### Texte proposé
Les géniteurs de la nouvelle loi constitutionnelle, adoptée par l’Assemblée nationale le mois dernier, ont tout simplement sapé certains de ses acquis, et non les moindres. Il s’agit, entre autres, de la suppression dans le Préambule de la référence aux idéaux du 26 mars 1991 et de l’affaiblissement de la Cour constitutionnelle. Un véritable crime contre la démocratie!
Nous avons relevé, lors du débat télévisé de l’ORTM sur la loi constitutionnelle, que le Pr Abdoulaye Diarra, sans donner beaucoup de précisions, avait parlé d’un débat qui a eu lieu en août 1991 au Centre islamique d’Hamdallaye à la Commission constitutionnelle. Il a mis l’accent sur le fait qu’une opposition s’était élevée, ce jour-là, contre l’avant-projet de Constitution présenté par le Comité de transition pour le salut du peuple (CTSP). Après ce débat, votre bihebdomadaire préféré a voulu approcher le Pr Diarra pour de plus amples informations sur ces questions, en vain. Qu’à cela ne tienne, 22 Septembre, sans se décourager, a mené sa petite enquête autour de ces questions. Le résultat est sans appel.

### Consigne
Poursuivez le texte consacré à la nouvelle loi constitutionnelle en reprenant juste après sa dernière phrase.

### Données présentées
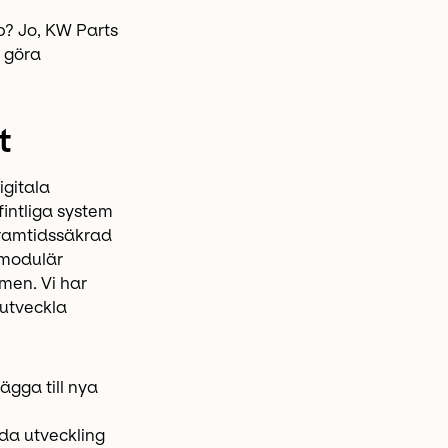
p? Jo, KW Parts
t göra
t
igitala
fintliga system
 framtidssäkrad
 modulär
men. Vi har
 utveckla
ägga till nya
da utveckling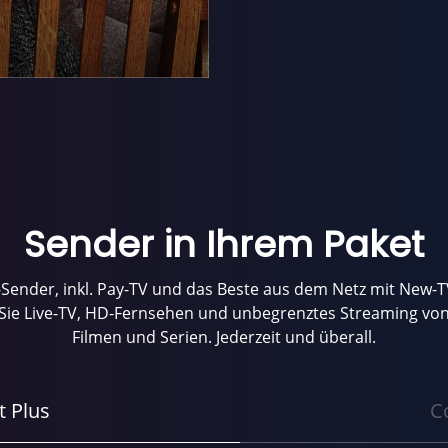
Sender in Ihrem Paket
Sender, inkl. Pay-TV und das Beste aus dem Netz mit New-
Sie Live-TV, HD-Fernsehen und unbegrenztes Streaming von
Filmen und Serien. Jederzeit und überall.
t Plus
C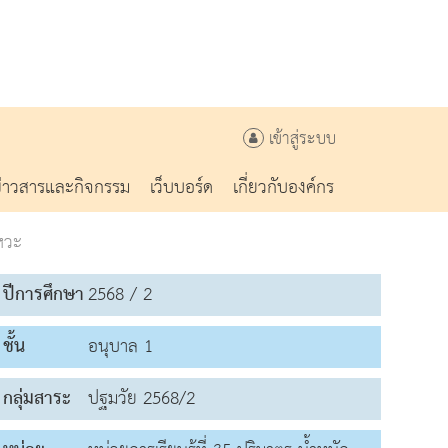
เข้าสู่ระบบ
ข่าวสารและกิจกรรม
เว็บบอร์ด
เกี่ยวกับองค์กร
หวะ
ปีการศึกษา
2568 / 2
ชั้น
อนุบาล 1
กลุ่มสาระ
ปฐมวัย 2568/2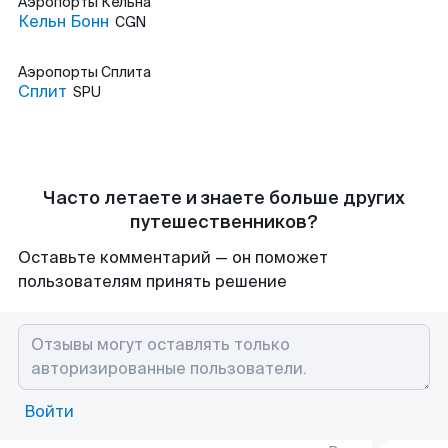
Аэропорты
Кельна
Кельн Бонн
CGN
Аэропорты
Сплита
Сплит
SPU
Часто летаете и знаете больше других
путешественников?
Оставьте комментарий — он поможет
пользователям принять решение
Войти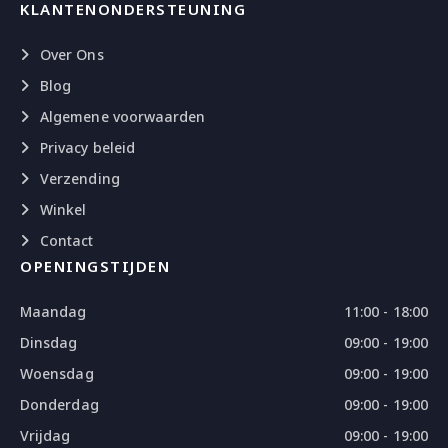
KLANTENONDERSTEUNING
Over Ons
Blog
Algemene voorwaarden
Privacy beleid
Verzending
Winkel
Contact
OPENINGSTIJDEN
Maandag
11:00 - 18:00
Dinsdag
09:00 - 19:00
Woensdag
09:00 - 19:00
Donderdag
09:00 - 19:00
Vrijdag
09:00 - 19:00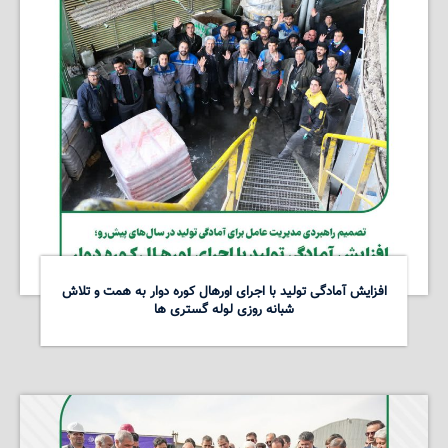
افزایش آمادگی تولید با اجرای اورهال کوره دوار به همت و تلاش
شبانه روزی لوله گستری ها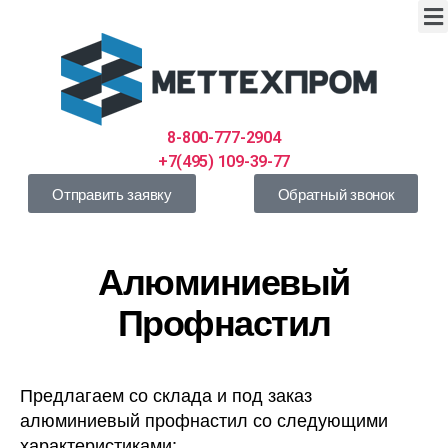
8-800-777-2904
+7(495) 109-39-77
Отправить заявку
Обратный звонок
Алюминиевый
Профнастил
Предлагаем со склада и под заказ
алюминиевый профнастил со следующими
характеристиками: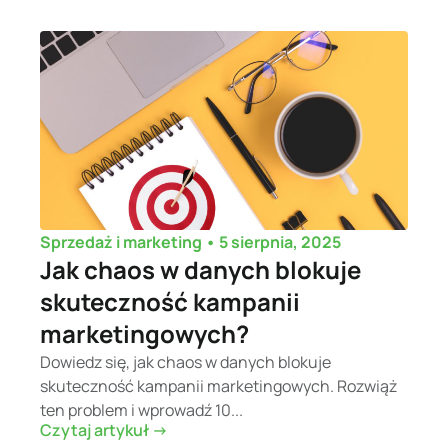
•
5 sierpnia, 2025
Sprzedaż i marketing
Jak chaos w danych blokuje
skuteczność kampanii
marketingowych?
Dowiedz się, jak chaos w danych blokuje
skuteczność kampanii marketingowych. Rozwiąż
ten problem i wprowadź 10...
Czytaj artykuł ->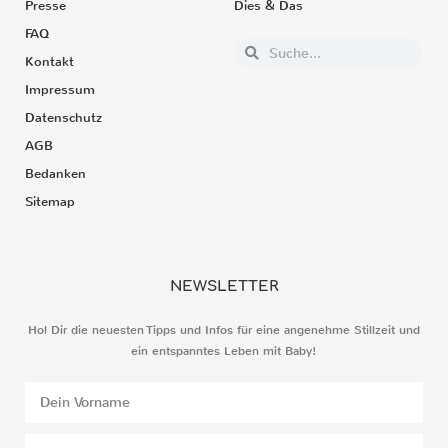
Presse
Dies & Das
FAQ
Kontakt
Impressum
Datenschutz
AGB
Bedanken
Sitemap
NEWSLETTER
Hol Dir die neuesten Tipps und Infos für eine angenehme Stillzeit und
ein entspanntes Leben mit Baby!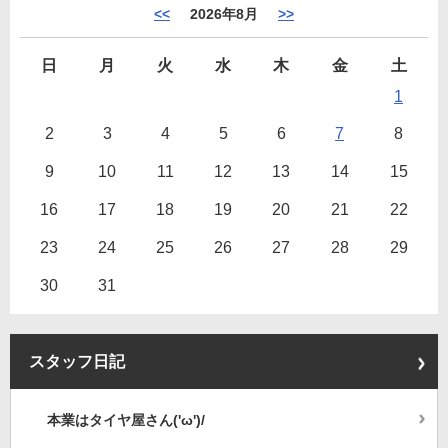
<<
2026年8月
>>
日
月
火
水
木
金
土
1
2
3
4
5
6
7
8
9
10
11
12
13
14
15
16
17
18
19
20
21
22
23
24
25
26
27
28
29
30
31
スタッフ日記
本業はタイヤ屋さん('ω')/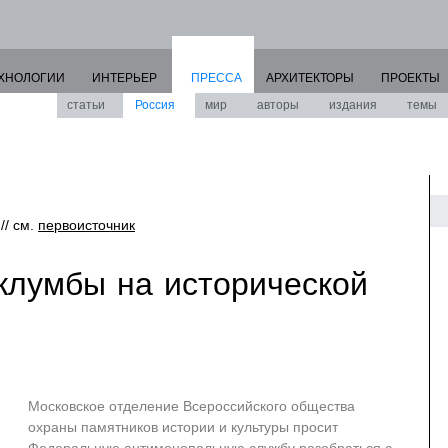
ХНОЛОГИИ
ИНТЕРЬЕР
ПРЕССА
АРХИТЕКТОРЫ
ПРОЕКТЫ
статьи
Россия
мир
авторы
издания
темы
// см.
первоисточник
клумбы на исторической
Московское отделение Всероссийского общества
охраны памятников истории и культуры просит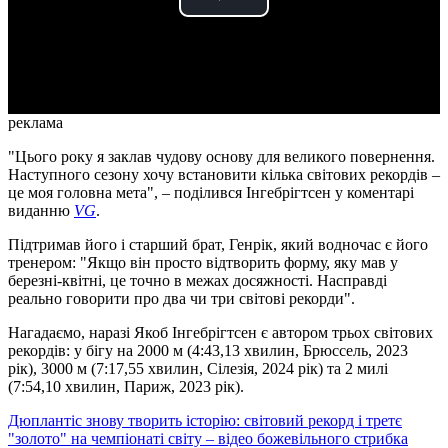
Play
Video
реклама
"Цього року я заклав чудову основу для великого повернення.
Наступного сезону хочу встановити кілька світових рекордів –
це моя головна мета", – поділився Інгебрігтсен у коментарі
виданню
VG
.
Підтримав його і старший брат, Генрік, який водночас є його
тренером: "Якщо він просто відтворить форму, яку мав у
березні-квітні, це точно в межах досяжності. Насправді
реально говорити про два чи три світові рекорди".
Нагадаємо, наразі Якоб Інгебрігтсен є автором трьох світових
рекордів: у бігу на 2000 м (4:43,13 хвилин, Брюссель, 2023
рік), 3000 м (7:17,55 хвилин, Сілезія, 2024 рік) та 2 милі
(7:54,10 хвилин, Париж, 2023 рік).
Дюплантіс знову творить історію: світовий рекорд і третє
"золото" на чемпіонаті світу – відео божевільного стрибка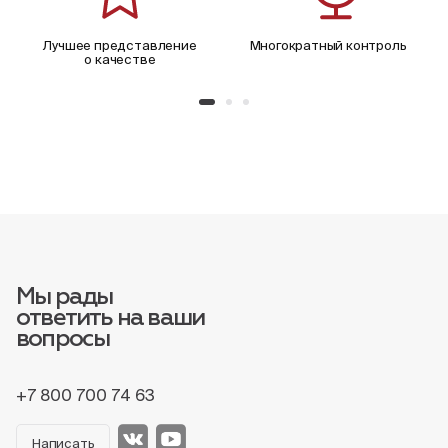
Лучшее представление
Многократный контроль
о качестве
Мы рады
ответить на ваши
вопросы
+7 800 700 74 63
Написать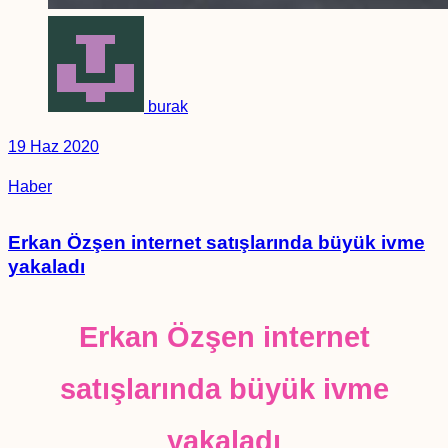
burak
19 Haz 2020
Haber
Erkan Özşen internet satışlarında büyük ivme
yakaladı
Erkan Özşen internet
satışlarında büyük ivme
yakaladı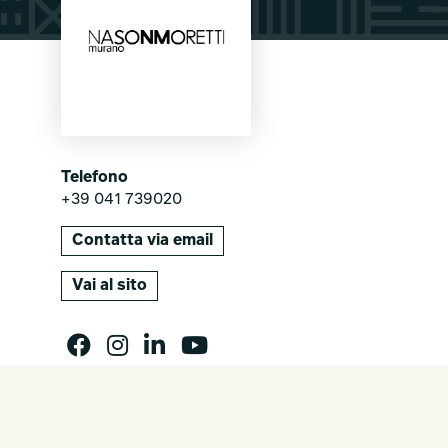
Telefono
+39 041 739020
Contatta via email
Vai al sito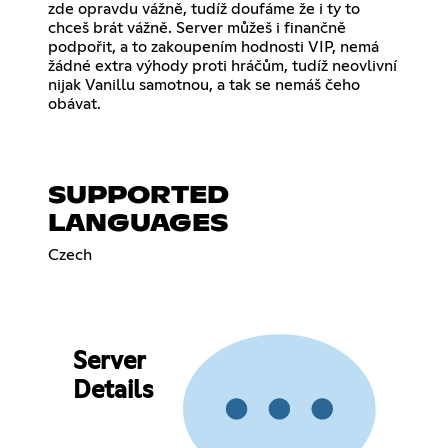
zde opravdu vážně, tudíž doufáme že i ty to
chceš brát vážně. Server můžeš i finančně
podpořit, a to zakoupením hodnosti VIP, nemá
žádné extra výhody proti hráčům, tudíž neovlivní
nijak Vanillu samotnou, a tak se nemáš čeho
obávat.
SUPPORTED
LANGUAGES
Czech
Server
Details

### Exercice corrigé
Le peuple malien a été trahi par les géniteurs de cette nouvelle Constitution. Car, selon nos sources, lorsqu’à la Commission constitutionnelle une majorité importante a demandé d’intégrer la Cour constitutionnelle à la Cour suprême, pour en devenir une Section, comme sous la 2e République, quand le Président de la Conférence nationale, Amadou Toumani Touré, à l’époque, en a été informé, il a demandé l’avis de l’assemblée. Et là, nos sources nous indiquent qu’une grande majorité a décidé du maintien de la Cour constitutionnelle en tant qu’institution à part entière.
Qui s’était opposé au texte du CTSP? Et pourquoi? Il serait souhaitable de savoir, aujourd’hui, quels sont ceux qui se sont opposés au texte du CTSP, composé de l’ensemble des forces démocratiques de notre pays à l’époque? Cette question est d’autant plus importante qu’on remarque aujourd’hui un affaiblissement des compétences de la Cour constitutionnelle, notamment en matière électorale. Alors question: doit-on conclure à une revanche?
Nous ne comprenons pas non plus le retrait dans le Préambule de la référence faite aux idéaux du 26 mars 1991. Y a-t-il là une volonté de s’en détourner? Loin de nous l’intention de minimiser le sacrifice des martyrs du colonialisme. Mais pourquoi, dans ce préambule, ne pas faire référence à tous nos martyrs? Aucune loi n’interdit cela. Cela nous renvoie également aux débats au cours desquels un membre du Comité d’Appui à la Réforme Institutionnelle (CARI) aurait dit «la révolution n’a pas commencé seulement à partir de 1991». Est-ce à dire que les membres du CARI viennent remettre en cause les martyrs du 26 mars 1991, au nez et à la barbe du héros du 26 mars ?
Toutes choses qui confortent ceux qui pensent que cette nouvelle constitution est un coup d’Etat contre la démocratie malienne et qu’elle constitue un recul. Pourtant, les géniteurs de cette très controversée constitution n’ont hésité à y fourrer une référence à la Charte de Kurukan Fuga, en expliquant que les valeurs affirmées dans ce texte sont compatibles avec la démocratie républicaine.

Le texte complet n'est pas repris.